Our team leads a warm-up to a series of games at a Palestinian school.
While it’s been a few days since I have returned from the Middle East, it wouldn’t sit right without writing a final impression of this dazzling adventure.  We spent our final days visiting our programs in the West Bank and once our business was done, we raced through Jerusalem, Bethlehem and Hebron with too many questions and too little time.

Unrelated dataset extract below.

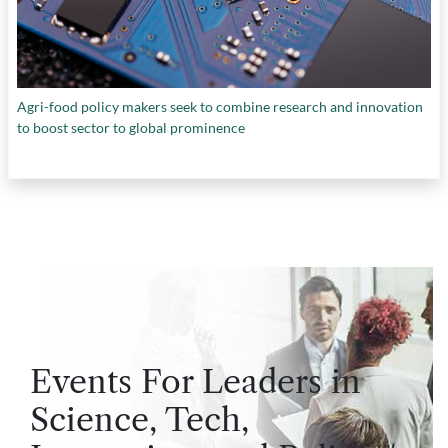
Agri-food policy makers seek to combine research and innovation
to boost sector to global prominence
Events For Leaders in
Science, Tech,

The Bedouin nomadic villages along the ridgelines of Israel’s major super highways let you know this is a unique place.  Olive season, olive festivals and olive vendors alongside major roads hint that despite significant foreign investment and modernization, the countryside of the West Bank and Israel still live close to the land and their ancient planting seasons.  Between visits to community centers, special education facilities and remote refugee camps where our programs run, our group enjoyed the finer details of traveling with local colleagues – Ghada’s reckless driving and astute knowledge of the Israeli checkpoints; gender segregated restaurants in Hebron; and haggling with young buys selling the most perfect purple grapes alongside a quiet road tracing Israel’s rocky ridgelines.

Israeli sign alongside the highway near Ramallah; beginning of
the military zone.

Having settled into my colleagues’ lives for a few days in Ramallah, I came to understand the real time challenges of the Palestinian-Israeli conflict.  Facing the traffic and choosing one’s route to head south of Jerusalem alone is enough argument to just stay home.  Driving fifty miles can be a 2+ hour commitment and if traveling through a checkpoint with improper documentation, the risk isn’t worth the time.  Palestinians are supposed to be out of Israel by 7 pm at night unless granted exceptional documentation.  I have a colleague married to a Palestinian Israeli (a Christian woman whose family has multi-generational roots in Jerusalem and self-identifies by nationality as Israeli) and family gatherings redefine ‘complicated.’  When coordinating a car from Ramallah to Tel Aviv, I had to arrange for an Israeli cab to pick us up and drive back because of the license plate requirements – literally had to pay double the cost for half the route (!).  

Logistics aside, this region is poignant because of the commitment that millions of people, both residents and visitors, demonstrate regardless of religion.  Their ownership in the region’s history, artifacts and historic nooks is remarkable.